Saturday, June 21, 2008

Why is rape used as a weapon of war in the first place?

From a perspective of pure heartless military strategy with no consideration for human decency whatsoever, why is rape worth using as a weapon of war? It seems really inefficient to me. Even if everyone has premature ejaculation issues, it's still faster and easier to just kill someone than to rape them.

At first I thought it was just to satisfy the soldiers' sexual needs, but if you read about it in wretched gory detail, they're actually putting way more time and energy and effort into war-crime rape than they'd need if it was for their own sexual satisfaction.

I also thought it might be for the purpose of terrorizing the population, but again, you can terrorize the population by killing large numbers of people, and that would be a far faster and easier.

So who decided, and on what basis, that war-crime rape was a good use of time and resources and manpower from a military strategy point of view?

5 comments:

Fran said...

It was repeatedly stressed in my sociology courses that rape is not about sex to any significant degree.

It's much more a crime of power and control -- it's assault, degradation, humiliation, torture, etc.

A couple of times during my college years, there were reported rapes and the police warned that the alleged rapist probably was a student or ex-student who lived on or near campus. It turned out the person who was later charged and convicted was much older and not from campus, but the report that he was 'on the loose' did a pretty efficient job of terrorizing the population until he was arrested.

impudent strumpet said...

In terms of his own time and resource expenditure, it would still have been more efficient for him to just shoot people. Rape is more time-consuming than shooting a gun.

I guess whether it's worth doing as a tool of degradation/humilation depends on what the army sees as its primary mission. If their primary mission is to degrade and humiliate the oppressed population it might be a worthwhile use of their manpower. But isn't their primary mission to gain and hold control of more land and resources, i.e. marching around and taking stuff over and killing the opposing army?
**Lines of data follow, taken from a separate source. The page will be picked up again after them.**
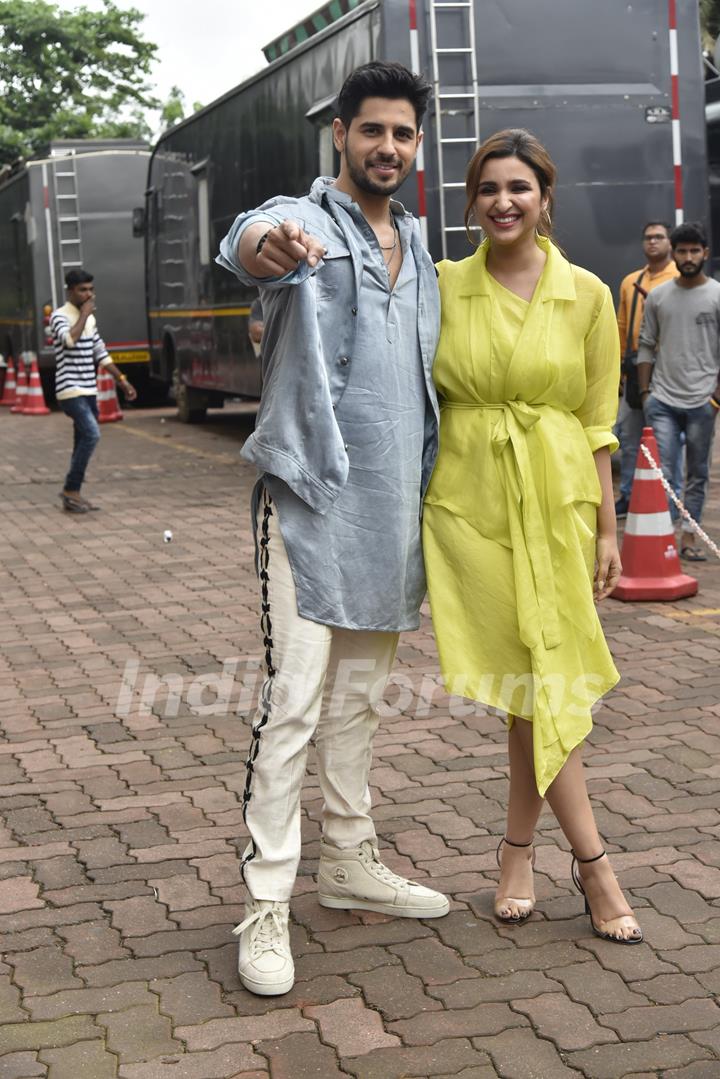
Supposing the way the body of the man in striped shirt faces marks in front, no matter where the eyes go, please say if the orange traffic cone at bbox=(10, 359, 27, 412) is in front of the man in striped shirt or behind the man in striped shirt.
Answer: behind

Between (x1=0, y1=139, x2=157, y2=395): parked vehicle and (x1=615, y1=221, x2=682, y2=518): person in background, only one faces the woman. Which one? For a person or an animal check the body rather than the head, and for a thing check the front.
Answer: the person in background

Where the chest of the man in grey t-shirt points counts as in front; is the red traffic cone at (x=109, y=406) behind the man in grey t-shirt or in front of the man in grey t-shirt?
behind

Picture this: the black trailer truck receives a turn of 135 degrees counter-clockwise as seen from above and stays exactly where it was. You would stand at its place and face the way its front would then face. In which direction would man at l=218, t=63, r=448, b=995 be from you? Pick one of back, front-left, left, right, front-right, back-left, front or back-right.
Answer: front

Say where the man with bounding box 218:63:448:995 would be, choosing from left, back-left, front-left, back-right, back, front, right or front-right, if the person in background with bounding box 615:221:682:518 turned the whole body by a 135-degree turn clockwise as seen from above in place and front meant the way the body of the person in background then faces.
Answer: back-left

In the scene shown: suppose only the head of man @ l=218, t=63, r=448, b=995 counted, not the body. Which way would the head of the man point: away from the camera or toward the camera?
toward the camera

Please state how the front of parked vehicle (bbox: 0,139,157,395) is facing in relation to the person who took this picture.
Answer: facing away from the viewer and to the left of the viewer

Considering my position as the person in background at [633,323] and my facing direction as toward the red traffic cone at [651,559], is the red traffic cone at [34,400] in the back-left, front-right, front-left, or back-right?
back-right

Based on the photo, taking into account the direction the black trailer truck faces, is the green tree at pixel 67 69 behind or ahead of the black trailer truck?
ahead

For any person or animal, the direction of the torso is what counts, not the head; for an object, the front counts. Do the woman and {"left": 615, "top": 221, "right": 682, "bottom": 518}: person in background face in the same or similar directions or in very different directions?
same or similar directions

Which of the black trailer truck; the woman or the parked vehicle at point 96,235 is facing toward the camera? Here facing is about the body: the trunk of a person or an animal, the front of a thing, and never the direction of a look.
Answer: the woman

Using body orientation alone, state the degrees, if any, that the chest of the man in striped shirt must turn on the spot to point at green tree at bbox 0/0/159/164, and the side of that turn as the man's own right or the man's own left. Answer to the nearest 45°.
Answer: approximately 135° to the man's own left

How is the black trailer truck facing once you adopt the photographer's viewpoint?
facing away from the viewer and to the left of the viewer

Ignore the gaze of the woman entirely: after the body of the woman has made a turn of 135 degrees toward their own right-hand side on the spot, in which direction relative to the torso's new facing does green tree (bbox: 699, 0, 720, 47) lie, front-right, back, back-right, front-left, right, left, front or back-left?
front-right

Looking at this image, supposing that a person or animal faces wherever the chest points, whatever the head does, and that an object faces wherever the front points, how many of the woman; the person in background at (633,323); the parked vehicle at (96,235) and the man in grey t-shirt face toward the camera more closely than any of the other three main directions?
3

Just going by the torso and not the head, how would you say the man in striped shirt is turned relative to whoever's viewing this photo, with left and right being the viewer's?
facing the viewer and to the right of the viewer

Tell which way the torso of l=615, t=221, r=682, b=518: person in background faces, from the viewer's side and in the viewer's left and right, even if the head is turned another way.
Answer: facing the viewer

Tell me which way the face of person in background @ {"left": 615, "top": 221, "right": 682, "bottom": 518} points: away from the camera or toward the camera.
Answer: toward the camera

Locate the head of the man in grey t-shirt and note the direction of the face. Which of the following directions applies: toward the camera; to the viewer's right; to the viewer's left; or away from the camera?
toward the camera
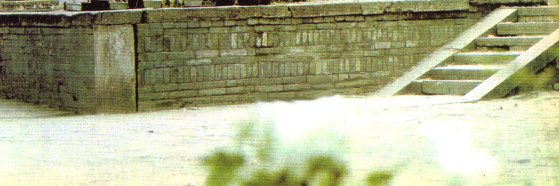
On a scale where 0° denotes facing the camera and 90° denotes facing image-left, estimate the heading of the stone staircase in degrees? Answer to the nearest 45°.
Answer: approximately 45°

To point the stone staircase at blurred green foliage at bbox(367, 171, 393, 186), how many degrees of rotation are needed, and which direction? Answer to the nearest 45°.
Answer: approximately 45° to its left
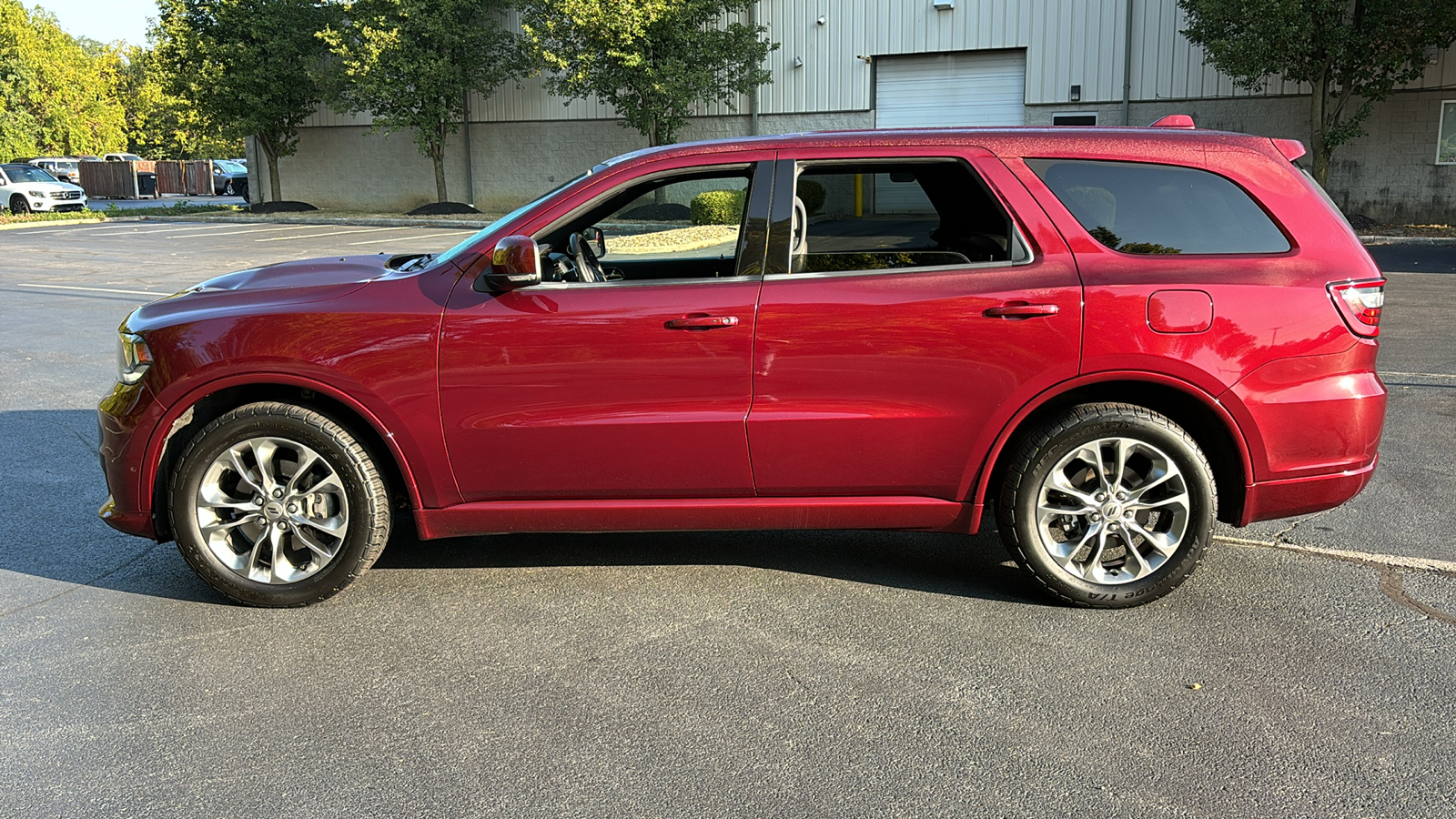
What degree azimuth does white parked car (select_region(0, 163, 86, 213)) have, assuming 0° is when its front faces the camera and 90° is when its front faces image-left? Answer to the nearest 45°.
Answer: approximately 315°

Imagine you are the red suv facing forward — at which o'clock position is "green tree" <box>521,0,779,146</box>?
The green tree is roughly at 3 o'clock from the red suv.

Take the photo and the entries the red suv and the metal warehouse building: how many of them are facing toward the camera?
1

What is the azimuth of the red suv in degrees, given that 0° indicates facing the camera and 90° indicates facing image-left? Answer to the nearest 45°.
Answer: approximately 90°

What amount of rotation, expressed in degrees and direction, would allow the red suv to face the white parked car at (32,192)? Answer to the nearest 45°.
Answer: approximately 45° to its right

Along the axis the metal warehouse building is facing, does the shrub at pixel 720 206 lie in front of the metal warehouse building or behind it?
in front

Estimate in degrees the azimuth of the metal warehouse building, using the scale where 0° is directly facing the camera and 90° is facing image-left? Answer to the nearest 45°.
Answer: approximately 0°

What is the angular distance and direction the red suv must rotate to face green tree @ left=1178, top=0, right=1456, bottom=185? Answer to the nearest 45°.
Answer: approximately 135° to its right

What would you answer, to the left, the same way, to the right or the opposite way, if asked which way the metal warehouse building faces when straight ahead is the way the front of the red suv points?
to the left

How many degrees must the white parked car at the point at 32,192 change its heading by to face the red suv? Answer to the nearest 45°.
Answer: approximately 45° to its right
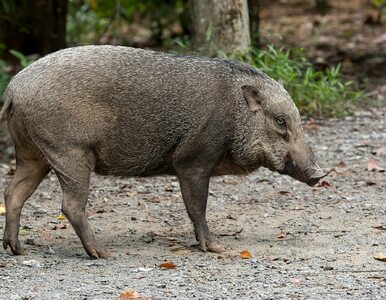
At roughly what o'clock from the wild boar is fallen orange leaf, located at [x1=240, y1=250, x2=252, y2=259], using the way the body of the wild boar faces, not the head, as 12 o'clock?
The fallen orange leaf is roughly at 1 o'clock from the wild boar.

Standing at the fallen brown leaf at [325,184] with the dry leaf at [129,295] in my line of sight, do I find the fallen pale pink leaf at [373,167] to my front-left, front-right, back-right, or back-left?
back-left

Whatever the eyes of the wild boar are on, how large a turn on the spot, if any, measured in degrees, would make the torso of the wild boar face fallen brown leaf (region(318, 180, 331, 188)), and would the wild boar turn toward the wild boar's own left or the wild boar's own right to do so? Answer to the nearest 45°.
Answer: approximately 45° to the wild boar's own left

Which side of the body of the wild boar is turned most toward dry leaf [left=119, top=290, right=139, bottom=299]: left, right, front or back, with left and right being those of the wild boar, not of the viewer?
right

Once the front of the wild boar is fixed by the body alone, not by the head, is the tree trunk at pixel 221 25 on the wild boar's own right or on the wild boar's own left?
on the wild boar's own left

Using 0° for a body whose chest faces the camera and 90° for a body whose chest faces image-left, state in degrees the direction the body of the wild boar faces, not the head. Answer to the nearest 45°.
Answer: approximately 270°
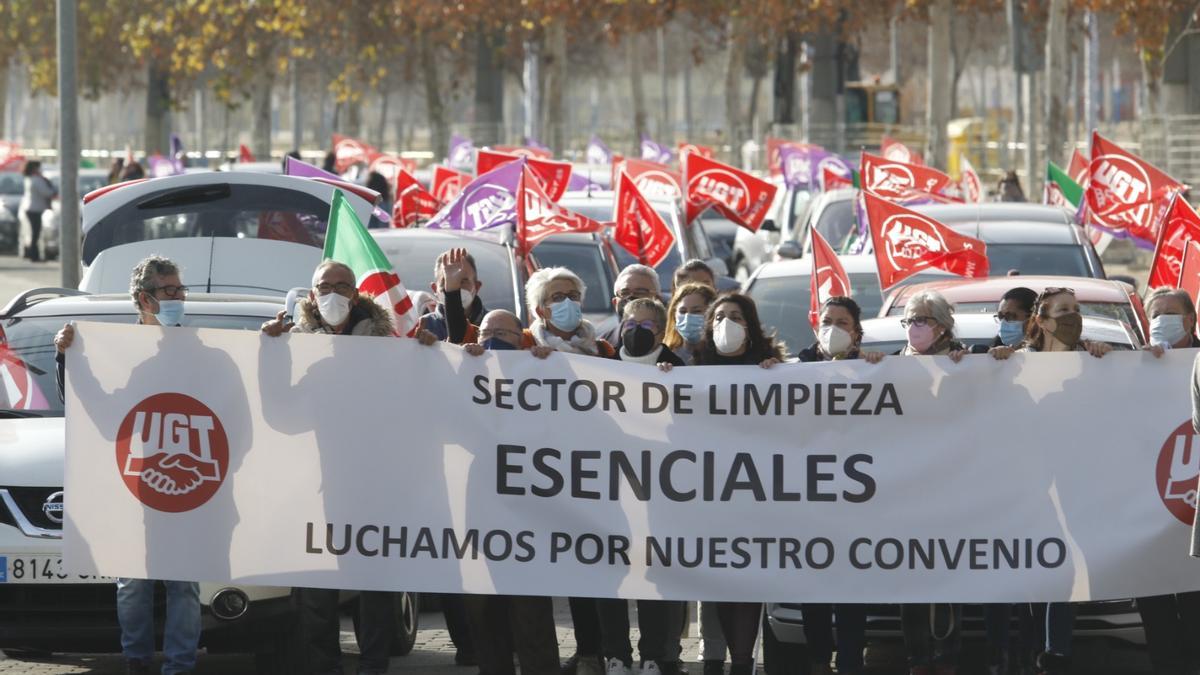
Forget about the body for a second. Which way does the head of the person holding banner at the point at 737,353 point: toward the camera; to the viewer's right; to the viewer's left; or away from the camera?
toward the camera

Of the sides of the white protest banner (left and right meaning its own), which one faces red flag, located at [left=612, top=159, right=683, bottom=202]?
back

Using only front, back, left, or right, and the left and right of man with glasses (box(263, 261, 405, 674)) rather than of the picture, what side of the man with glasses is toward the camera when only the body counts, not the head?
front

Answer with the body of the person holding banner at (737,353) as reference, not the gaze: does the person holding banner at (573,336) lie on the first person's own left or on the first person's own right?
on the first person's own right

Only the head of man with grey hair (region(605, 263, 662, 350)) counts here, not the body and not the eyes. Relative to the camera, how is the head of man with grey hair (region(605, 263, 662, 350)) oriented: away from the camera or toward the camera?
toward the camera

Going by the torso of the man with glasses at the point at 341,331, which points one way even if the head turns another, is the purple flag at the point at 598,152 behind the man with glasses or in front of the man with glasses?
behind

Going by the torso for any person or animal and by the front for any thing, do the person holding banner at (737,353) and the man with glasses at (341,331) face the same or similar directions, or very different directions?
same or similar directions

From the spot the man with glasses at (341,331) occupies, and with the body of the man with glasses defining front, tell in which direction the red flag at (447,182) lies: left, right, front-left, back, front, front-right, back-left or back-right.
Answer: back

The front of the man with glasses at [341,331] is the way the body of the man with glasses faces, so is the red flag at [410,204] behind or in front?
behind

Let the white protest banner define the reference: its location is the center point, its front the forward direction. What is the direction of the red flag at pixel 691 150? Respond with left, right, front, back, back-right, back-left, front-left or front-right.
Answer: back

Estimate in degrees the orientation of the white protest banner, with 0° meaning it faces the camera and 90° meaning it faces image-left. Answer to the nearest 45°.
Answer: approximately 0°

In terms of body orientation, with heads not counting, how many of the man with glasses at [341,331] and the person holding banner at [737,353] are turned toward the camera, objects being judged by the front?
2

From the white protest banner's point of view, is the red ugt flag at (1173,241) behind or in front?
behind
If that's what they're trying to do, it seems strategically unsound to devote so much manpower to systematic rape.

Fran said...

I think rape is seldom a systemic military strategy. Most people aren't rapists, even if they are ordered to do so. It is deviant behavior, even moreso than killing, I think. In a war situation, it is sometimes 'kill or be killed.' I don't think it's rape be raped very often.

Also, I think it's probably easier to 'take over stuff' when the population is frightened. I hope never to find out, but I can imagine thinking someone is going to come back and rape you is as bad or worse as thinking they're going to come back and kill you.

laura k said...

To terrorize and demoralize the population, to humiliate the male population who couldn't protect "their" women, to dominate, to show they "own" the population, that the population is under their control.

You can think of it as sexual vandalism - wreck the house, loot the contents, rape the women. You can also think of it as using sex as a weapon of violence.

To know more about this, I recommend the chapter on rape in war in Susan Brownmiller's "Against Our Will".

Like Fran says, it has nothing to do with sex.

I think rape is seldom a systemic military strategy.

This is incorrect, unfortunately. Mass rapes in war time have been very common, and they've been premeditated attacks.

laura k said...

Another thought.

I also thought it might be for the purpose of terrorizing the population, but again, you can terrorize the population by killing large numbers of people, and that would be a far faster and easier.

In some sense, mass rapes terrorize the population even more than mass killing, because the victims live on to remember the terror, as well as often becoming compliant (because they are depressed, beaten). Killing men and raping women would seem like the perfect combo for terror.

Sometimes mass rapes also tie into cultural taboos. In cultures where a raped women is shunned or disowned, the rape may be worse than death. In Bosnia, soldiers tried to impregnate Muslim women with "Christian sperm". So there were additional levels of horror going on.